"Preissenkungen" Bei Arznei-Innovationen

25.02.2004 | Köln
Als einen "schlechten Faschingsscherz" bezeichnete am Aschermittwoch der Bundesvorsitzende des NAV-Virchow-Bundes, Dr. Maximilian Zollner, die Hinweise des Gesundheitsministeriums auf billiger gewordene innovative Arzneimittel.

"Das konterkariert die jahrelangen Spar-Bemühungen der Ärzte, bei Verschreibungen auf günstigere Generika (Nachahmerprodukte) auszuweichen. Zwar sind zahlreiche Innovationen billiger geworden, weil die Apotheker-Honorare pauschaliert und der Zwangsrabatt erhöht worden ist. Entsprechende Generika liegen aber dennoch teilweise 30 bis 40 Prozent unter dem Preis für das Originalpräparat", betont Dr. Zollner.

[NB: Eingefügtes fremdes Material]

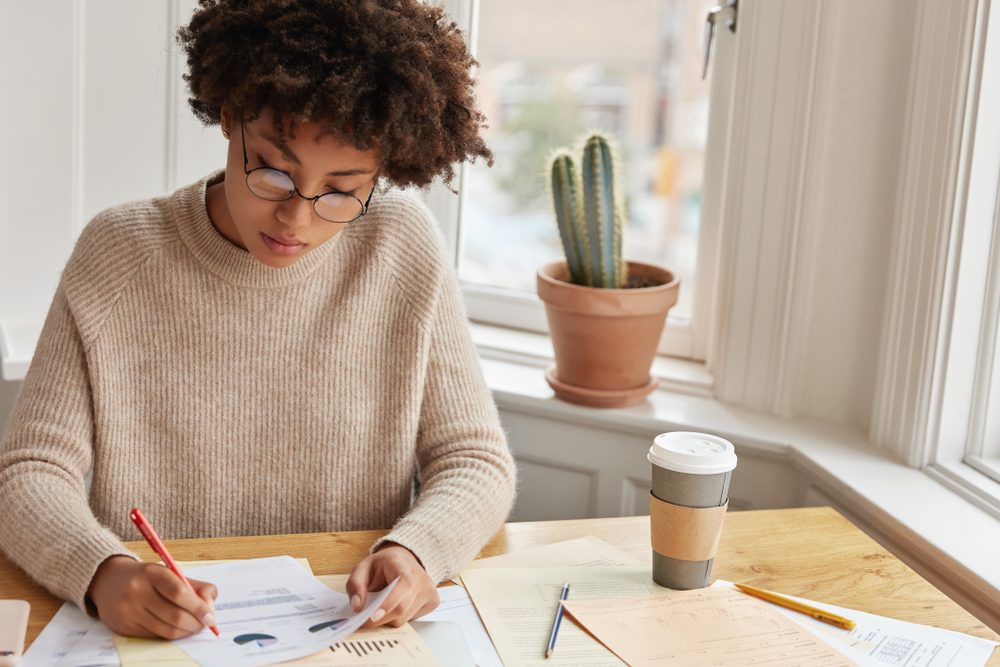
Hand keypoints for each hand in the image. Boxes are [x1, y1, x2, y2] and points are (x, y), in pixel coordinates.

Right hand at [87, 555, 217, 638]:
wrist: (108, 580)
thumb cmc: (146, 576)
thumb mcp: (169, 571)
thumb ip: (194, 585)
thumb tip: (210, 604)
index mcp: (151, 573)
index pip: (180, 593)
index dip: (199, 607)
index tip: (210, 617)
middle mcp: (137, 591)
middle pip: (174, 615)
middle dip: (196, 623)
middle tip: (205, 623)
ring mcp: (128, 611)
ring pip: (166, 630)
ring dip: (186, 631)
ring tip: (193, 626)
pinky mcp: (123, 627)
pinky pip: (155, 636)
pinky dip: (171, 634)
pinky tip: (176, 627)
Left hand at [346, 543, 438, 627]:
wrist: (404, 560)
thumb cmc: (383, 565)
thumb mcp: (363, 568)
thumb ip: (356, 585)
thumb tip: (357, 607)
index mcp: (403, 566)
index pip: (402, 586)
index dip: (388, 603)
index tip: (372, 617)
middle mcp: (421, 578)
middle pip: (402, 607)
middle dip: (381, 618)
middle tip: (364, 622)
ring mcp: (429, 590)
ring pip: (405, 617)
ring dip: (388, 619)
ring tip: (380, 610)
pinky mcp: (433, 601)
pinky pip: (412, 619)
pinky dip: (398, 618)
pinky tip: (395, 607)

"Wenn gesetzlich verursachte Preissenkungen jetzt als Erfolg verkauft werden, zeigt dies, wie wenig gute Nachrichten das Ministerium sonst zu verbreiten hat."

Dabei bewegen sich die niedergelassenen Ärzte nach Ansicht von Dr. Zollner auf gefährlichem Eis, wenn sie sich zu einer solchen "innovativeren Verordnungspraxis" verführen lassen. Denn durch das gleiche Gesetz wurden die Prüfbestimmungen beim Arzneimittelregress massiv verschärft.

Völlig abstrus werde die Rechtfertigung des Ministeriums, wenn behauptet wird, ohne die "Maßnahmen des Gesetzes", also die Preissenkungen für Arzneimittel, käme man in die Gefahr, "dass der teure therapeutische Fortschritt in der Pharmazie nicht mehr ausreichend finanziert werden kann". Dazu Dr. Zollner: "Welcher forschende Arzneimittelhersteller steigert seinen Forschungs-Etat, wenn er gleichzeitig gesetzlich verordnete Umsatzverluste hat? Diese Logik erschließt sich mir leider nicht!"

Das zeige, wie krampfhaft man im Ministerium derzeit bemüht ist, jede noch so kleine positive Nachricht entsprechend beifällig zu verkaufen.